Task directions = Revise the material from its first line up to and including the line with "Recorded time: 10 h 12 min", changing "blank" to "empty" and keeping everything else the same. Leave the pictures out.

Exercise materials =
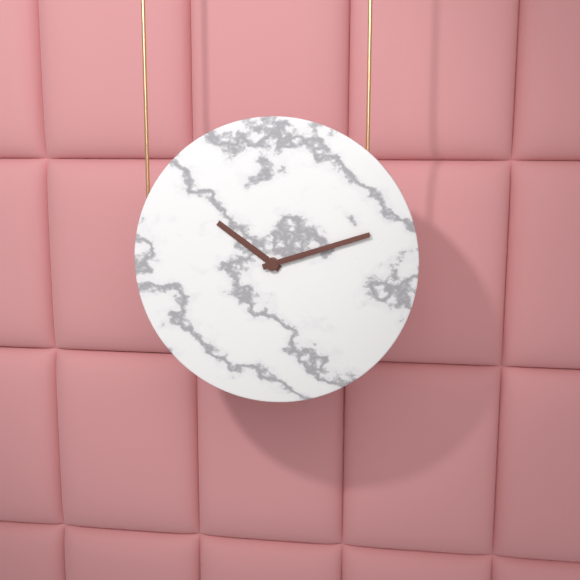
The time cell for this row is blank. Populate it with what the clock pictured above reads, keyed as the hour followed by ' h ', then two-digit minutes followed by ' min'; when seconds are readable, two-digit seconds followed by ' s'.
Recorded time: 10 h 12 min
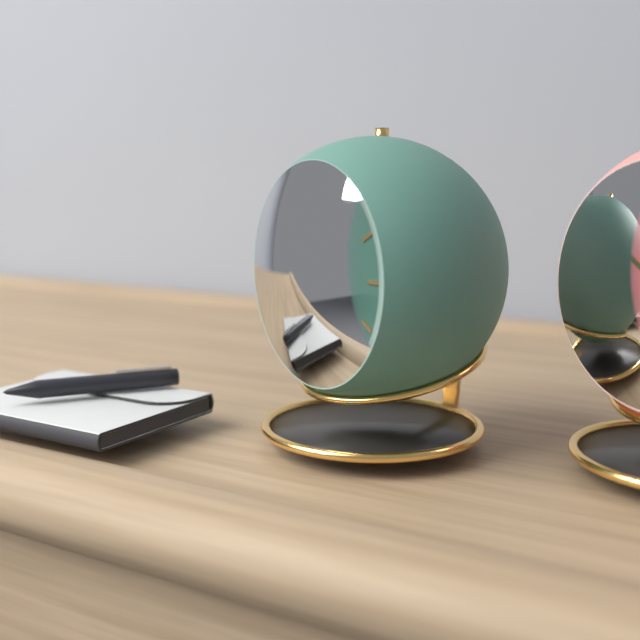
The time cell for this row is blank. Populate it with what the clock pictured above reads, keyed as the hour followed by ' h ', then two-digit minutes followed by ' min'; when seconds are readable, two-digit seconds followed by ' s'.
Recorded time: 11 h 48 min 54 s
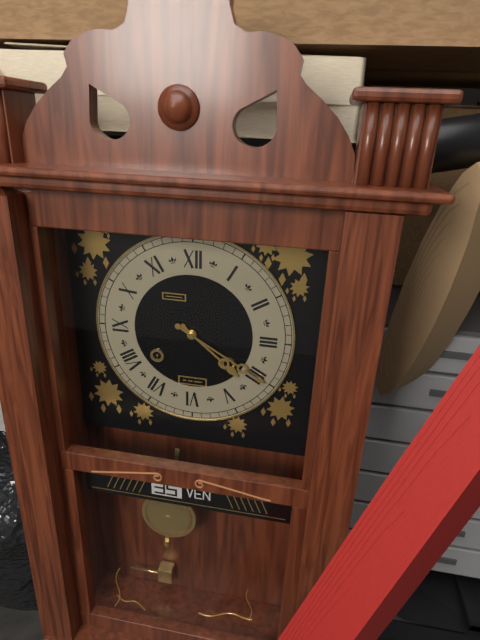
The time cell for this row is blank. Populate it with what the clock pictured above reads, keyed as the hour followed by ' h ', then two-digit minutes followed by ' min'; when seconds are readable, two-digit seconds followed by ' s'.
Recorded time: 4 h 20 min
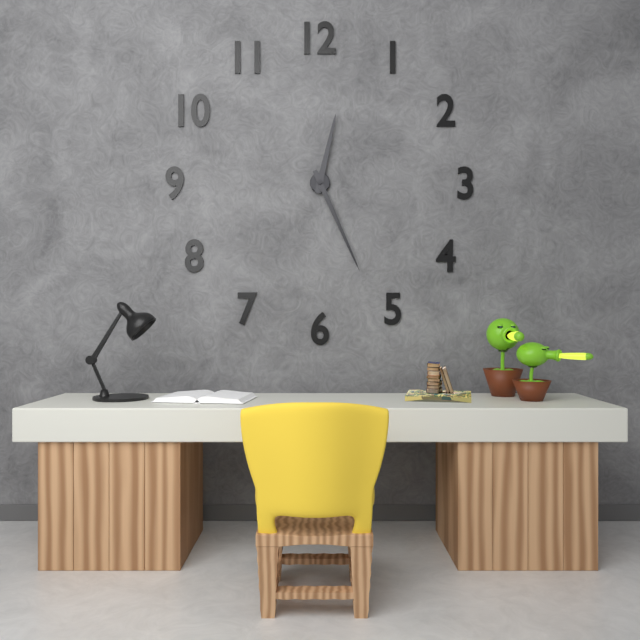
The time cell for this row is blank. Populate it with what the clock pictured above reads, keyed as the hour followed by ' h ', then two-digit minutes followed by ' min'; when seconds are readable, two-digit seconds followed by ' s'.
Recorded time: 12 h 26 min
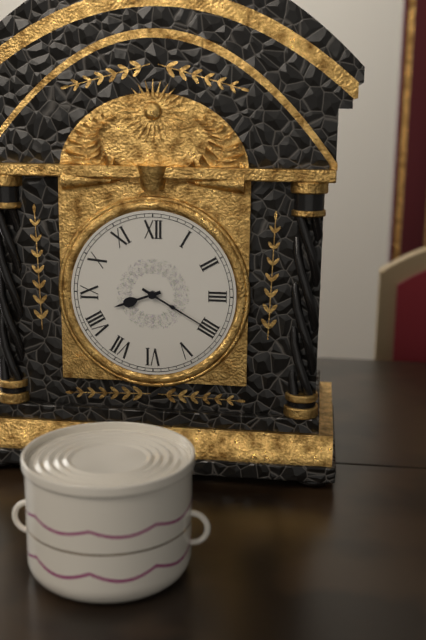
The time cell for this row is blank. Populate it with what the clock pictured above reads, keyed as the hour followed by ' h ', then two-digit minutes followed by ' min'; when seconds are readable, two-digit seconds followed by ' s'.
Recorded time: 8 h 20 min
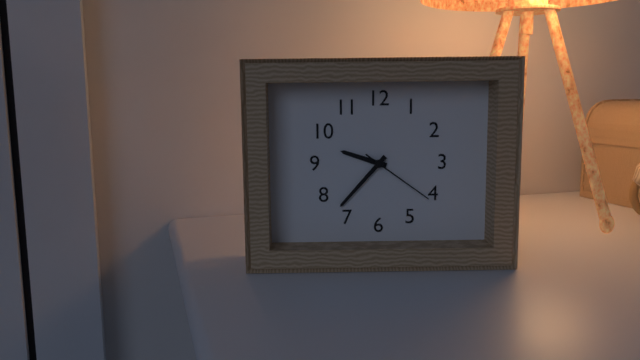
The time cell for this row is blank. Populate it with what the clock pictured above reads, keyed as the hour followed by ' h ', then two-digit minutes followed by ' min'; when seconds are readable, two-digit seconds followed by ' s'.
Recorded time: 9 h 37 min 21 s
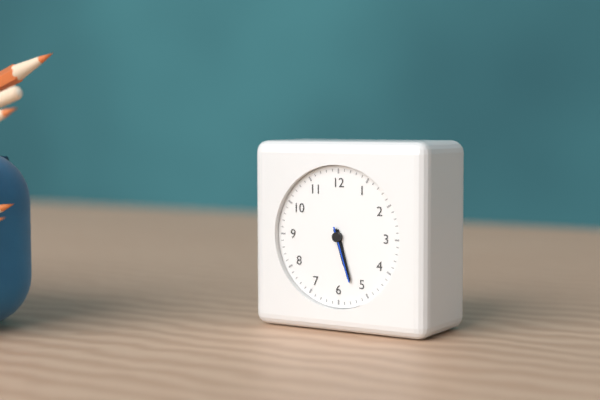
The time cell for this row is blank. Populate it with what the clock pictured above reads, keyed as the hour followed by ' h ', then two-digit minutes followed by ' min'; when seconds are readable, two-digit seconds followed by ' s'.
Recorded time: 5 h 27 min 27 s
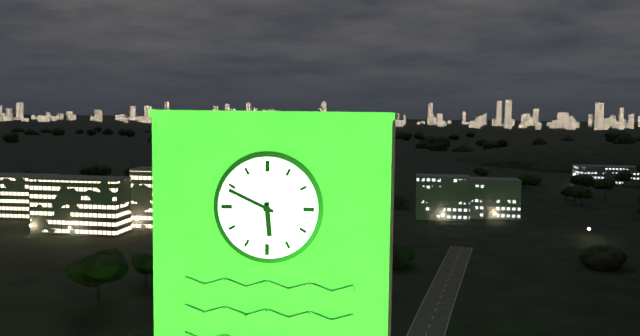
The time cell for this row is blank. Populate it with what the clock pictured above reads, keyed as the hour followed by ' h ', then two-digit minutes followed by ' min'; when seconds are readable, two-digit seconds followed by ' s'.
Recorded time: 5 h 49 min
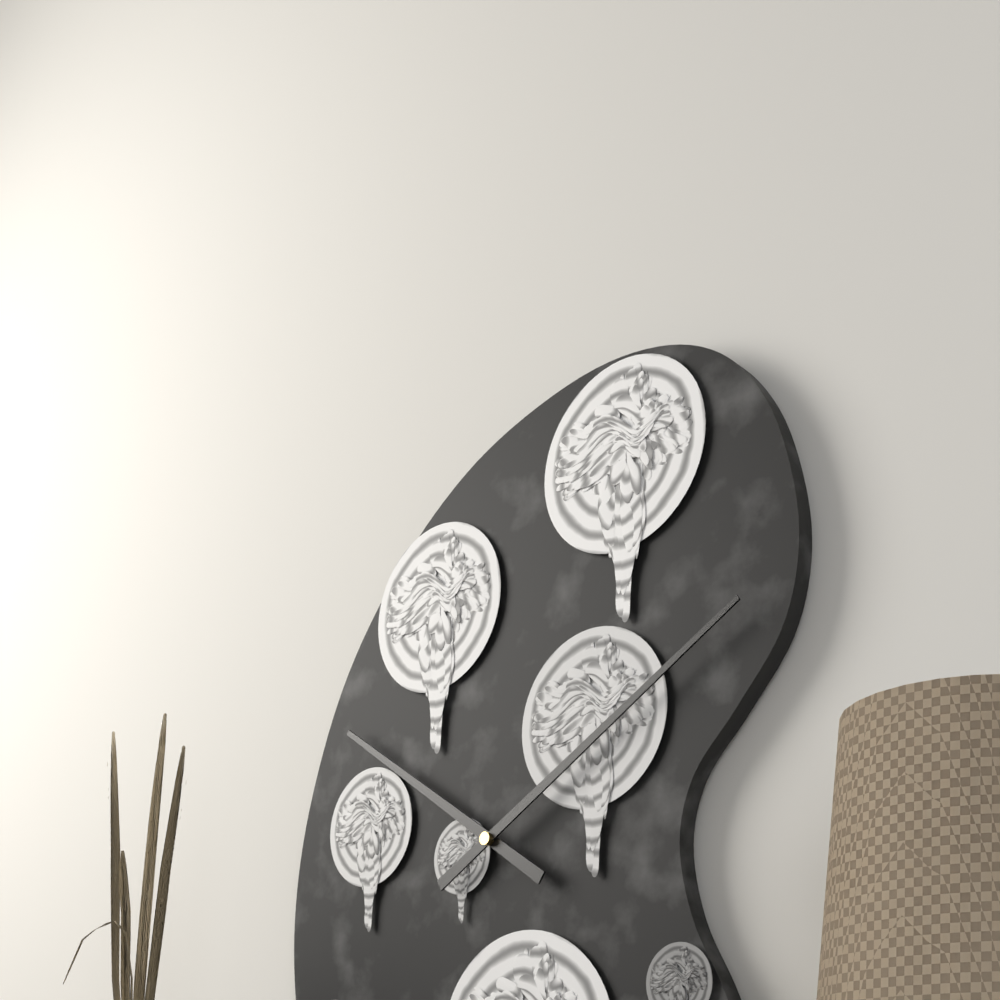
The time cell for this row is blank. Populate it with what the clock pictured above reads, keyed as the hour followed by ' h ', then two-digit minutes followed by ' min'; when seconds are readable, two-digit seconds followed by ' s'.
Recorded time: 10 h 10 min
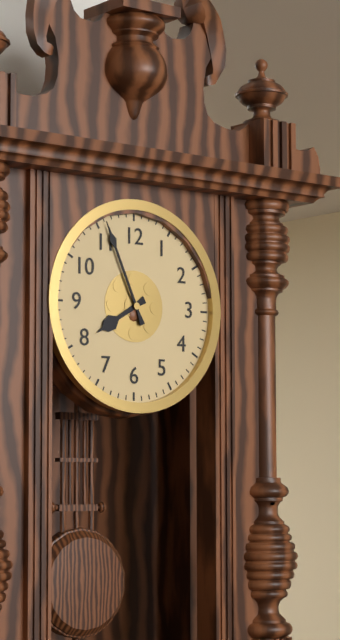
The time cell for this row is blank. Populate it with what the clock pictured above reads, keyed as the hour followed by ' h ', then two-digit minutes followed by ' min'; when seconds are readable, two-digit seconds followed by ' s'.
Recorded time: 7 h 56 min
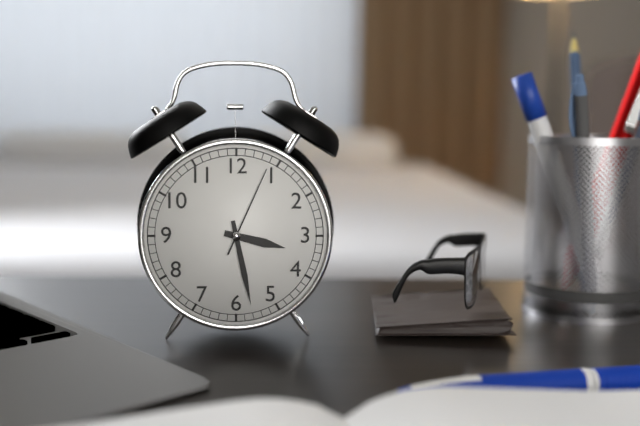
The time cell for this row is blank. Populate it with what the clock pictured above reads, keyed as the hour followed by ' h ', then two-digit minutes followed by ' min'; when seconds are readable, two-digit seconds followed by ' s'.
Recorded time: 3 h 28 min 04 s
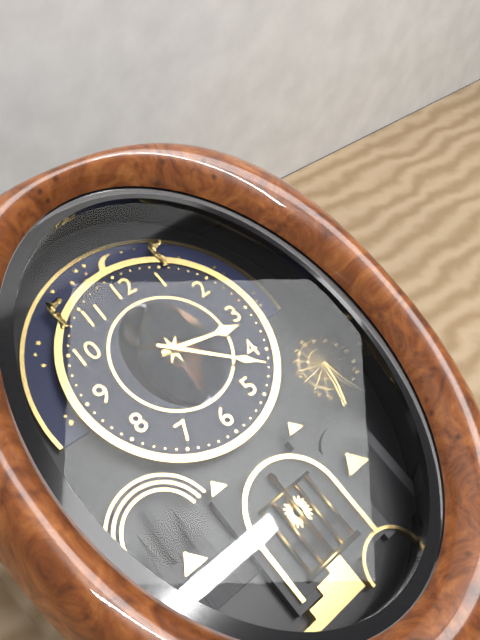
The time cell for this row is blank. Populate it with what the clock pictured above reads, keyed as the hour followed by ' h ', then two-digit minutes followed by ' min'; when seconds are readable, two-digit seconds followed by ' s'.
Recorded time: 3 h 22 min
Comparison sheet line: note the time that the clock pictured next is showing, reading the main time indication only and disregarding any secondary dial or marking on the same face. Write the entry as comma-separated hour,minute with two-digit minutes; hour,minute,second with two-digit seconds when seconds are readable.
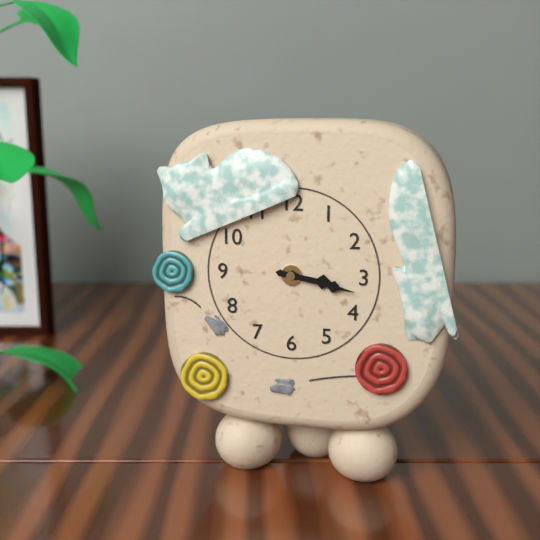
3,17
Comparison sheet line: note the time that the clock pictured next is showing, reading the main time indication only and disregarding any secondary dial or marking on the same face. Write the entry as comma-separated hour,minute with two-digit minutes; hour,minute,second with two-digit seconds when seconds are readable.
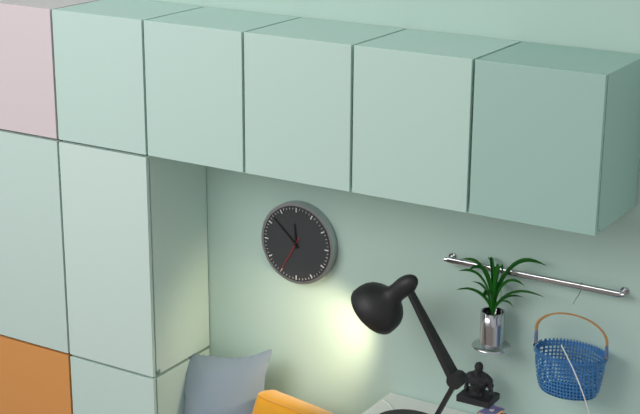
11,52
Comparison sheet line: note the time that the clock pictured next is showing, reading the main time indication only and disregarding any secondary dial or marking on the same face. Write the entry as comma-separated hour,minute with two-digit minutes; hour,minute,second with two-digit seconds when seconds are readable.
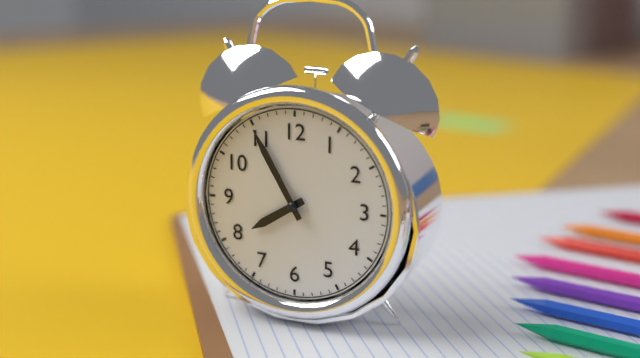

Output for this task =
The time cell for this row is empty. Populate it with what the clock pictured above reads, keyed as the hour followed by ' h ', then two-digit minutes followed by ' min'; when seconds are readable, two-digit seconds followed by ' s'.
Recorded time: 10 h 12 min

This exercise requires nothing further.